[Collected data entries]
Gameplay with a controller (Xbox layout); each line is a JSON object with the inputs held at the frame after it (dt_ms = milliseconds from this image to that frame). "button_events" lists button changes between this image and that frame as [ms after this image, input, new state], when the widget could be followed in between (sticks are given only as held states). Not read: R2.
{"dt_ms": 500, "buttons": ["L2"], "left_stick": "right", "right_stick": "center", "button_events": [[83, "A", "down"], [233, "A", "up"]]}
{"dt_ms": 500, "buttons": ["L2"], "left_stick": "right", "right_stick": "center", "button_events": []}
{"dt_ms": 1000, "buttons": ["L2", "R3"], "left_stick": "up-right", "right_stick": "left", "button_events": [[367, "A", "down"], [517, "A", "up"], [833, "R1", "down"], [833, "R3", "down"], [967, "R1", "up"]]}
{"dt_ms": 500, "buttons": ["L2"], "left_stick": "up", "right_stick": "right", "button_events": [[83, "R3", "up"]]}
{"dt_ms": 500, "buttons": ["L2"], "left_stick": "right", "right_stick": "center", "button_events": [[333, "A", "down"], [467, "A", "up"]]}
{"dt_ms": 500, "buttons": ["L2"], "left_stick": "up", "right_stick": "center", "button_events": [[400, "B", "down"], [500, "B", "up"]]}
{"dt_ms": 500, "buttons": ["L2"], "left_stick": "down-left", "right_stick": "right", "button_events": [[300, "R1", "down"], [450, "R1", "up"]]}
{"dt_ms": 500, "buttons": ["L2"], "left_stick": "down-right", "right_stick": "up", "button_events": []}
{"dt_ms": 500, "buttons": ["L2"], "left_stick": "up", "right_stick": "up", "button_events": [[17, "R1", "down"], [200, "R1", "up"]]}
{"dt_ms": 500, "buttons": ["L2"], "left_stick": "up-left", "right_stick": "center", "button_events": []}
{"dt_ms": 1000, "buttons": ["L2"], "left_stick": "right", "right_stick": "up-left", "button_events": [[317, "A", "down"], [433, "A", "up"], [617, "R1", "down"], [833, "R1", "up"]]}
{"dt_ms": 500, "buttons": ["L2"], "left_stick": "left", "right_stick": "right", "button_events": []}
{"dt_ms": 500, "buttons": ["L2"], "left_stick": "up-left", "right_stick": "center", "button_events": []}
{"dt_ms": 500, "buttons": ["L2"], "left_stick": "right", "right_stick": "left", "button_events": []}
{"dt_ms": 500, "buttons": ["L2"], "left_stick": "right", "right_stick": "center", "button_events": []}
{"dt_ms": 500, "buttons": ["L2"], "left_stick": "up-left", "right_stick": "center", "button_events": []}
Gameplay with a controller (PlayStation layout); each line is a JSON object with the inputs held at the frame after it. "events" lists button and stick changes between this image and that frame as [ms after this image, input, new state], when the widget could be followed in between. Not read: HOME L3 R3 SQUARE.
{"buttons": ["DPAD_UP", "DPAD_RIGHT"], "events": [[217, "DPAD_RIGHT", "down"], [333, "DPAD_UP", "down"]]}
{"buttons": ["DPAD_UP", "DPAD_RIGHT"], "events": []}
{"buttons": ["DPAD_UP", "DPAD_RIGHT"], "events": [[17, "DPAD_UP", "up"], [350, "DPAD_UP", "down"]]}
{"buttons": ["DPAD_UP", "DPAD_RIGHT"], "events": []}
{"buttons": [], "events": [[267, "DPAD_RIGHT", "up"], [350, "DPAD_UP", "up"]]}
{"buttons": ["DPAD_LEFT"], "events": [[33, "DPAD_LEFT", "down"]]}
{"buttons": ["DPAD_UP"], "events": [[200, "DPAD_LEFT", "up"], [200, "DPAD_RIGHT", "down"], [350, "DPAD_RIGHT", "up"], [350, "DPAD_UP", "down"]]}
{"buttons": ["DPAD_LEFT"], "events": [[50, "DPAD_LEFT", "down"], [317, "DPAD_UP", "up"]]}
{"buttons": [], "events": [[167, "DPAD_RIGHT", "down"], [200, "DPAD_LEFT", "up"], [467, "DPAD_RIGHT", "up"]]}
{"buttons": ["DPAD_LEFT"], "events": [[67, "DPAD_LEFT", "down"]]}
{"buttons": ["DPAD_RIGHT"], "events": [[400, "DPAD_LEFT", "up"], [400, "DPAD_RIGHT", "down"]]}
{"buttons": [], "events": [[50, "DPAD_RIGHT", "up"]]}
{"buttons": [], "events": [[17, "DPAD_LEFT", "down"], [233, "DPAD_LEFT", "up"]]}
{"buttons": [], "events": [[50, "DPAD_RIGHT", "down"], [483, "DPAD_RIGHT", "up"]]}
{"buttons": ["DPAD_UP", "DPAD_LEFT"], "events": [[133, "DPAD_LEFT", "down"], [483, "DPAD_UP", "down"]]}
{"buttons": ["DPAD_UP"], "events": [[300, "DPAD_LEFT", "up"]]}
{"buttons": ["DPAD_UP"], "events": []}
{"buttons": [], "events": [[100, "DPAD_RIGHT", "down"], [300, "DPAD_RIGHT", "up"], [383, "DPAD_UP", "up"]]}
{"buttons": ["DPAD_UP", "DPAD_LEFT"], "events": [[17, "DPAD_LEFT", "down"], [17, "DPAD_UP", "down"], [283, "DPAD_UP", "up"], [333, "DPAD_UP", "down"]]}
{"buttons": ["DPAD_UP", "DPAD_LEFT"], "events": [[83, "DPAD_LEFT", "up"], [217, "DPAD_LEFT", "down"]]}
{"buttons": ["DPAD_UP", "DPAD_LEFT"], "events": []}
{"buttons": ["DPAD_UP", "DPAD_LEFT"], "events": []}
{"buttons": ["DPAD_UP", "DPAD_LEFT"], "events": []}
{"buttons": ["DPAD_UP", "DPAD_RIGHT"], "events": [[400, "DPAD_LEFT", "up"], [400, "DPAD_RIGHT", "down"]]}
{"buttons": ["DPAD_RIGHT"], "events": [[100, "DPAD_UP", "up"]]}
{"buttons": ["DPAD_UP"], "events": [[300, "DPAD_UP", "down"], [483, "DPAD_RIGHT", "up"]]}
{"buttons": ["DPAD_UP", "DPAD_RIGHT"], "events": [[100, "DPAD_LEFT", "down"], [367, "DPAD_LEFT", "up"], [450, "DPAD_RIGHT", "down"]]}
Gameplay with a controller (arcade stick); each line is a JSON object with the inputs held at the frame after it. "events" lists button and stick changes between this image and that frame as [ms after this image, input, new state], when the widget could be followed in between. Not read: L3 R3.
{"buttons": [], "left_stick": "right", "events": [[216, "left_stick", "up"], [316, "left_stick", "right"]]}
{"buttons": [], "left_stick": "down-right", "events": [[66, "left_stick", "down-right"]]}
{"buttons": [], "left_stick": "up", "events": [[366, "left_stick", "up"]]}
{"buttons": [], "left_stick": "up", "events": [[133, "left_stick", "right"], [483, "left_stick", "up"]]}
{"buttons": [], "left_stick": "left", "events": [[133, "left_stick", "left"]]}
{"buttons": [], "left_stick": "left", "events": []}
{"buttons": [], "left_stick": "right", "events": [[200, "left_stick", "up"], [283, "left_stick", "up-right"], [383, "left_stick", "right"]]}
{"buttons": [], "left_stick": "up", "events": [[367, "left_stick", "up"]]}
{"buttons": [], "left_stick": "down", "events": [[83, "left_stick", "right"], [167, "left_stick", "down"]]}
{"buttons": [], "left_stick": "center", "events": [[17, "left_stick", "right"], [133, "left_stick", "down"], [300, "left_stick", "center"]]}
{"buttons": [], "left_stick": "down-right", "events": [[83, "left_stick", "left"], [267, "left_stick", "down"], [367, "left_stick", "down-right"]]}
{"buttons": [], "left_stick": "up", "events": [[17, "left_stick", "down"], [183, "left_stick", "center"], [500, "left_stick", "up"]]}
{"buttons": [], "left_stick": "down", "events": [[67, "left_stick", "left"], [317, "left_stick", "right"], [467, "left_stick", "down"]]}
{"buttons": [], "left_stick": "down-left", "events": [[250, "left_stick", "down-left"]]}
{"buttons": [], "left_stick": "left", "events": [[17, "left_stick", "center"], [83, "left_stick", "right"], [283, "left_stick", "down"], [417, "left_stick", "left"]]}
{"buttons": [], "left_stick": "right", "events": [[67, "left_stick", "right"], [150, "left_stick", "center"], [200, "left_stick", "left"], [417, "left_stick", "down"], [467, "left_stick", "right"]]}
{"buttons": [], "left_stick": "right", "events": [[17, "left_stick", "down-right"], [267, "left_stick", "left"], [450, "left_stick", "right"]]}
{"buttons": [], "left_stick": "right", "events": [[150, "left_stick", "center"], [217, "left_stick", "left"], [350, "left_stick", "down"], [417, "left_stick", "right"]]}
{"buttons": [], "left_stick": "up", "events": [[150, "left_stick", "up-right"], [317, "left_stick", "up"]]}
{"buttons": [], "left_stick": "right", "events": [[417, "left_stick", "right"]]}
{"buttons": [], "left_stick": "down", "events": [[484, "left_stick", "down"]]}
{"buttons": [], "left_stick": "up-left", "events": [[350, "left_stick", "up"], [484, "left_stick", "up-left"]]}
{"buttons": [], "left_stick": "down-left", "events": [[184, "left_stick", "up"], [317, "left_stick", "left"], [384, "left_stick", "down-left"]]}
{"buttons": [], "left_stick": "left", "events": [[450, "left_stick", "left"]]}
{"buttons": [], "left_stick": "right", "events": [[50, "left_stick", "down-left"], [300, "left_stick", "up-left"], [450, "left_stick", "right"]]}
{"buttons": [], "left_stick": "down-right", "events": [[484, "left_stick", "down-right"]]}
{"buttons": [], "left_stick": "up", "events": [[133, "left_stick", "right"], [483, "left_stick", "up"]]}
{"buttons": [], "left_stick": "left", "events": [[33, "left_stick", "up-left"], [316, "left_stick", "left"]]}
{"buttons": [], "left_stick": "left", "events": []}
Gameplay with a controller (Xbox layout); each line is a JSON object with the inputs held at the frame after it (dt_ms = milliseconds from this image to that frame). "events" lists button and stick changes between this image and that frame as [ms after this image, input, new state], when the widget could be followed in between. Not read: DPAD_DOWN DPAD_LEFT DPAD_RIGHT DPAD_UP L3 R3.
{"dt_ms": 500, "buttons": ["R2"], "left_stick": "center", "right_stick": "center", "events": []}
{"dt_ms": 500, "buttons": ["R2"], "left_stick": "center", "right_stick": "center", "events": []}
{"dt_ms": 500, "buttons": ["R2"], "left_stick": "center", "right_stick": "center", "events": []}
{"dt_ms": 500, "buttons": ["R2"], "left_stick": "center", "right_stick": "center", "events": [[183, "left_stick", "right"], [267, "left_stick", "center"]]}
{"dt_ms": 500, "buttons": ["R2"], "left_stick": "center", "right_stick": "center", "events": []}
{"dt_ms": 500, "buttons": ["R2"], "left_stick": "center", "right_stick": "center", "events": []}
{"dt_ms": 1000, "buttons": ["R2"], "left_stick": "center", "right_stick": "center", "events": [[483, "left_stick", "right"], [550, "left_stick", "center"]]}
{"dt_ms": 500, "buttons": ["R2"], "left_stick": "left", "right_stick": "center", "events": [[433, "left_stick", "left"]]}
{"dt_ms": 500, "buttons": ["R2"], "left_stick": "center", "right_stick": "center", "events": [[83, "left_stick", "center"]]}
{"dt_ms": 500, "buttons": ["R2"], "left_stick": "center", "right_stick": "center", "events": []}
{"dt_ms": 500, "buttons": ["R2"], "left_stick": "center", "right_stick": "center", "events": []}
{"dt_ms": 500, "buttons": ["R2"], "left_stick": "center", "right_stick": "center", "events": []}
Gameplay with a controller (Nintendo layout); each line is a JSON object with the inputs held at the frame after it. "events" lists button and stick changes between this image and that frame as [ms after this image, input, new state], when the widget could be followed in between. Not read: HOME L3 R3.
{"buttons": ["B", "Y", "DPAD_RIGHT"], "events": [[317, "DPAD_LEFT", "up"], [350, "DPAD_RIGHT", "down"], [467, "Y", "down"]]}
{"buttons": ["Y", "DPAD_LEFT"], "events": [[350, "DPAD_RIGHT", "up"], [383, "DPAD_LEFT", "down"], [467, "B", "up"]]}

● **EXERCISE GOAL**:
Search the entries for the word "held", then list each line that holds it.

● **ANSWER TO THIS EXERCISE**:
Gameplay with a controller (Xbox layout); each line is a JSON object with the inputs held at the frame after it (dt_ms = milliseconds from this image to that frame). "button_events" lists button changes between this image and that frame as [ms after this image, input, new state], when the widget could be followed in between (sticks are given only as held states). Not read: R2.
Gameplay with a controller (PlayStation layout); each line is a JSON object with the inputs held at the frame after it. "events" lists button and stick changes between this image and that frame as [ms after this image, input, new state], when the widget could be followed in between. Not read: HOME L3 R3 SQUARE.
Gameplay with a controller (arcade stick); each line is a JSON object with the inputs held at the frame after it. "events" lists button and stick changes between this image and that frame as [ms after this image, input, new state], when the widget could be followed in between. Not read: L3 R3.
Gameplay with a controller (Xbox layout); each line is a JSON object with the inputs held at the frame after it (dt_ms = milliseconds from this image to that frame). "events" lists button and stick changes between this image and that frame as [ms after this image, input, new state], when the widget could be followed in between. Not read: DPAD_DOWN DPAD_LEFT DPAD_RIGHT DPAD_UP L3 R3.
Gameplay with a controller (Nintendo layout); each line is a JSON object with the inputs held at the frame after it. "events" lists button and stick changes between this image and that frame as [ms after this image, input, new state], when the widget could be followed in between. Not read: HOME L3 R3.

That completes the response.